▸ Work instruction: Retype the lines from the first one in the records down to the line containing "buddhism) là gì?", counting both, and leave out any pictures.

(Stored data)

- Opening Delimiter -

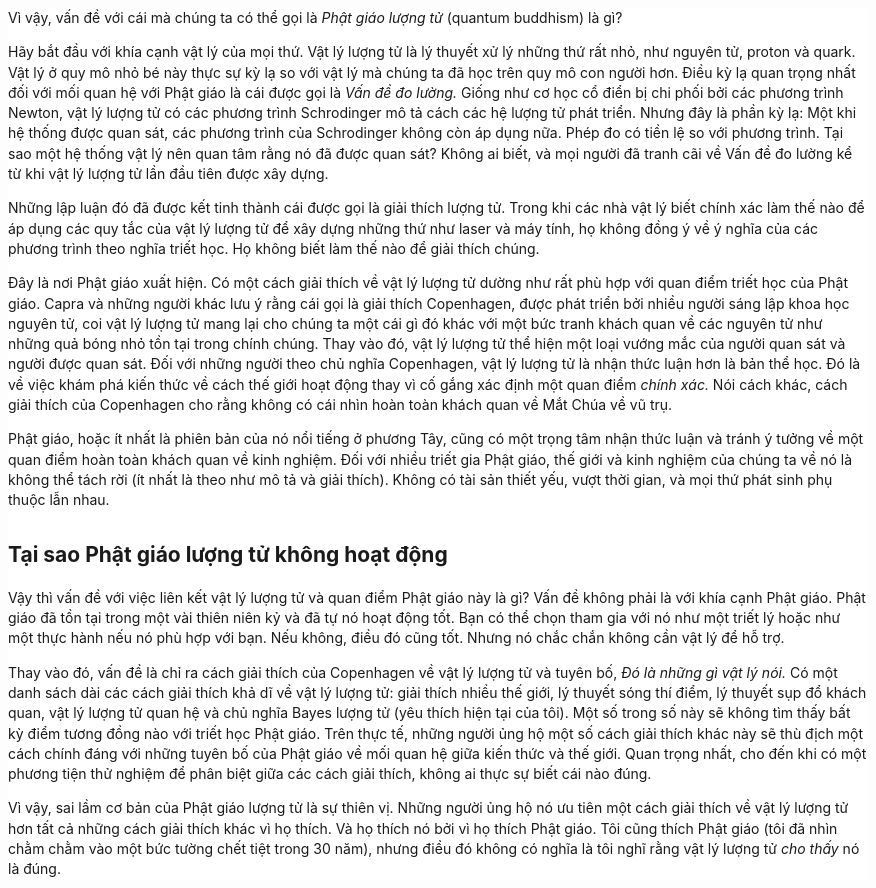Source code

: Vì vậy, vấn đề với cái mà chúng ta có thể gọi là _Phật giáo lượng tử_ (quantum buddhism) là gì?

Hãy bắt đầu với khía cạnh vật lý của mọi thứ. Vật lý lượng tử là lý thuyết xử lý những thứ rất nhỏ, như nguyên tử, proton và quark. Vật lý ở quy mô nhỏ bé này thực sự kỳ lạ so với vật lý mà chúng ta đã học trên quy mô con người hơn. Điều kỳ lạ quan trọng nhất đối với mối quan hệ với Phật giáo là cái được gọi là _Vấn đề đo lường._ Giống như cơ học cổ điển bị chi phối bởi các phương trình Newton, vật lý lượng tử có các phương trình Schrodinger mô tả cách các hệ lượng tử phát triển. Nhưng đây là phần kỳ lạ: Một khi hệ thống được quan sát, các phương trình của Schrodinger không còn áp dụng nữa. Phép đo có tiền lệ so với phương trình. Tại sao một hệ thống vật lý nên quan tâm rằng nó đã được quan sát? Không ai biết, và mọi người đã tranh cãi về Vấn đề đo lường kể từ khi vật lý lượng tử lần đầu tiên được xây dựng.

Những lập luận đó đã được kết tinh thành cái được gọi là giải thích lượng tử. Trong khi các nhà vật lý biết chính xác làm thế nào để áp dụng các quy tắc của vật lý lượng tử để xây dựng những thứ như laser và máy tính, họ không đồng ý về ý nghĩa của các phương trình theo nghĩa triết học. Họ không biết làm thế nào để giải thích chúng.

Đây là nơi Phật giáo xuất hiện. Có một cách giải thích về vật lý lượng tử dường như rất phù hợp với quan điểm triết học của Phật giáo. Capra và những người khác lưu ý rằng cái gọi là giải thích Copenhagen, được phát triển bởi nhiều người sáng lập khoa học nguyên tử, coi vật lý lượng tử mang lại cho chúng ta một cái gì đó khác với một bức tranh khách quan về các nguyên tử như những quả bóng nhỏ tồn tại trong chính chúng. Thay vào đó, vật lý lượng tử thể hiện một loại vướng mắc của người quan sát và người được quan sát. Đối với những người theo chủ nghĩa Copenhagen, vật lý lượng tử là nhận thức luận hơn là bản thể học. Đó là về việc khám phá kiến thức về cách thế giới hoạt động thay vì cố gắng xác định một quan điểm _chính xác._ Nói cách khác, cách giải thích của Copenhagen cho rằng không có cái nhìn hoàn toàn khách quan về Mắt Chúa về vũ trụ.

Phật giáo, hoặc ít nhất là phiên bản của nó nổi tiếng ở phương Tây, cũng có một trọng tâm nhận thức luận và tránh ý tưởng về một quan điểm hoàn toàn khách quan về kinh nghiệm. Đối với nhiều triết gia Phật giáo, thế giới và kinh nghiệm của chúng ta về nó là không thể tách rời (ít nhất là theo như mô tả và giải thích). Không có tài sản thiết yếu, vượt thời gian, và mọi thứ phát sinh phụ thuộc lẫn nhau.

## Tại sao Phật giáo lượng tử không hoạt động

Vậy thì vấn đề với việc liên kết vật lý lượng tử và quan điểm Phật giáo này là gì? Vấn đề không phải là với khía cạnh Phật giáo. Phật giáo đã tồn tại trong một vài thiên niên kỷ và đã tự nó hoạt động tốt. Bạn có thể chọn tham gia với nó như một triết lý hoặc như một thực hành nếu nó phù hợp với bạn. Nếu không, điều đó cũng tốt. Nhưng nó chắc chắn không cần vật lý để hỗ trợ.

Thay vào đó, vấn đề là chỉ ra cách giải thích của Copenhagen về vật lý lượng tử và tuyên bố, _Đó là những gì vật lý nói._ Có một danh sách dài các cách giải thích khả dĩ về vật lý lượng tử: giải thích nhiều thế giới, lý thuyết sóng thí điểm, lý thuyết sụp đổ khách quan, vật lý lượng tử quan hệ và chủ nghĩa Bayes lượng tử (yêu thích hiện tại của tôi). Một số trong số này sẽ không tìm thấy bất kỳ điểm tương đồng nào với triết học Phật giáo. Trên thực tế, những người ủng hộ một số cách giải thích khác này sẽ thù địch một cách chính đáng với những tuyên bố của Phật giáo về mối quan hệ giữa kiến thức và thế giới. Quan trọng nhất, cho đến khi có một phương tiện thử nghiệm để phân biệt giữa các cách giải thích, không ai thực sự biết cái nào đúng.

Vì vậy, sai lầm cơ bản của Phật giáo lượng tử là sự thiên vị. Những người ủng hộ nó ưu tiên một cách giải thích về vật lý lượng tử hơn tất cả những cách giải thích khác vì họ thích. Và họ thích nó bởi vì họ thích Phật giáo. Tôi cũng thích Phật giáo (tôi đã nhìn chằm chằm vào một bức tường chết tiệt trong 30 năm), nhưng điều đó không có nghĩa là tôi nghĩ rằng vật lý lượng tử _cho thấy_ nó là đúng.
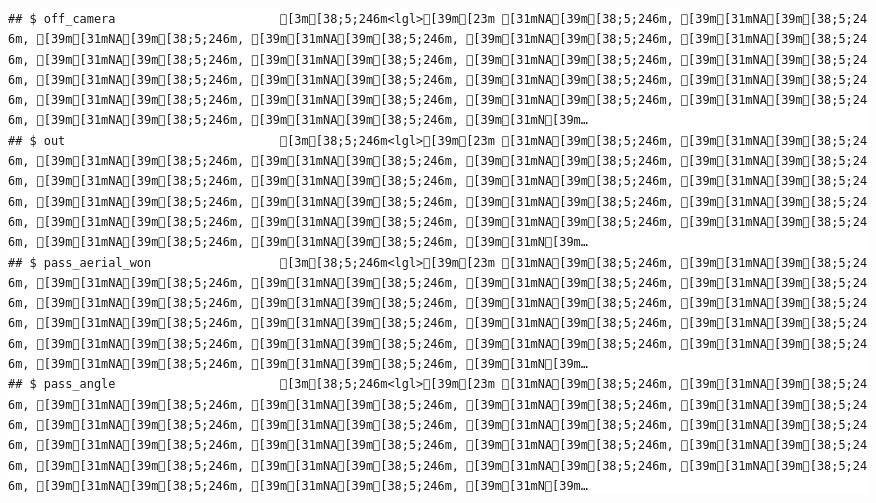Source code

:     ## $ off_camera                       [3m[38;5;246m<lgl>[39m[23m [31mNA[39m[38;5;246m, [39m[31mNA[39m[38;5;246m, [39m[31mNA[39m[38;5;246m, [39m[31mNA[39m[38;5;246m, [39m[31mNA[39m[38;5;246m, [39m[31mNA[39m[38;5;246m, [39m[31mNA[39m[38;5;246m, [39m[31mNA[39m[38;5;246m, [39m[31mNA[39m[38;5;246m, [39m[31mNA[39m[38;5;246m, [39m[31mNA[39m[38;5;246m, [39m[31mNA[39m[38;5;246m, [39m[31mNA[39m[38;5;246m, [39m[31mNA[39m[38;5;246m, [39m[31mNA[39m[38;5;246m, [39m[31mNA[39m[38;5;246m, [39m[31mNA[39m[38;5;246m, [39m[31mNA[39m[38;5;246m, [39m[31mNA[39m[38;5;246m, [39m[31mNA[39m[38;5;246m, [39m[31mN[39m…
    ## $ out                              [3m[38;5;246m<lgl>[39m[23m [31mNA[39m[38;5;246m, [39m[31mNA[39m[38;5;246m, [39m[31mNA[39m[38;5;246m, [39m[31mNA[39m[38;5;246m, [39m[31mNA[39m[38;5;246m, [39m[31mNA[39m[38;5;246m, [39m[31mNA[39m[38;5;246m, [39m[31mNA[39m[38;5;246m, [39m[31mNA[39m[38;5;246m, [39m[31mNA[39m[38;5;246m, [39m[31mNA[39m[38;5;246m, [39m[31mNA[39m[38;5;246m, [39m[31mNA[39m[38;5;246m, [39m[31mNA[39m[38;5;246m, [39m[31mNA[39m[38;5;246m, [39m[31mNA[39m[38;5;246m, [39m[31mNA[39m[38;5;246m, [39m[31mNA[39m[38;5;246m, [39m[31mNA[39m[38;5;246m, [39m[31mNA[39m[38;5;246m, [39m[31mN[39m…
    ## $ pass_aerial_won                  [3m[38;5;246m<lgl>[39m[23m [31mNA[39m[38;5;246m, [39m[31mNA[39m[38;5;246m, [39m[31mNA[39m[38;5;246m, [39m[31mNA[39m[38;5;246m, [39m[31mNA[39m[38;5;246m, [39m[31mNA[39m[38;5;246m, [39m[31mNA[39m[38;5;246m, [39m[31mNA[39m[38;5;246m, [39m[31mNA[39m[38;5;246m, [39m[31mNA[39m[38;5;246m, [39m[31mNA[39m[38;5;246m, [39m[31mNA[39m[38;5;246m, [39m[31mNA[39m[38;5;246m, [39m[31mNA[39m[38;5;246m, [39m[31mNA[39m[38;5;246m, [39m[31mNA[39m[38;5;246m, [39m[31mNA[39m[38;5;246m, [39m[31mNA[39m[38;5;246m, [39m[31mNA[39m[38;5;246m, [39m[31mNA[39m[38;5;246m, [39m[31mN[39m…
    ## $ pass_angle                       [3m[38;5;246m<lgl>[39m[23m [31mNA[39m[38;5;246m, [39m[31mNA[39m[38;5;246m, [39m[31mNA[39m[38;5;246m, [39m[31mNA[39m[38;5;246m, [39m[31mNA[39m[38;5;246m, [39m[31mNA[39m[38;5;246m, [39m[31mNA[39m[38;5;246m, [39m[31mNA[39m[38;5;246m, [39m[31mNA[39m[38;5;246m, [39m[31mNA[39m[38;5;246m, [39m[31mNA[39m[38;5;246m, [39m[31mNA[39m[38;5;246m, [39m[31mNA[39m[38;5;246m, [39m[31mNA[39m[38;5;246m, [39m[31mNA[39m[38;5;246m, [39m[31mNA[39m[38;5;246m, [39m[31mNA[39m[38;5;246m, [39m[31mNA[39m[38;5;246m, [39m[31mNA[39m[38;5;246m, [39m[31mNA[39m[38;5;246m, [39m[31mN[39m…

- Closing Delimiter -

▸ Solution:
Source code

: Vì vậy, vấn đề với cái mà chúng ta có thể gọi là _Phật giáo lượng tử_ (quantum buddhism) là gì?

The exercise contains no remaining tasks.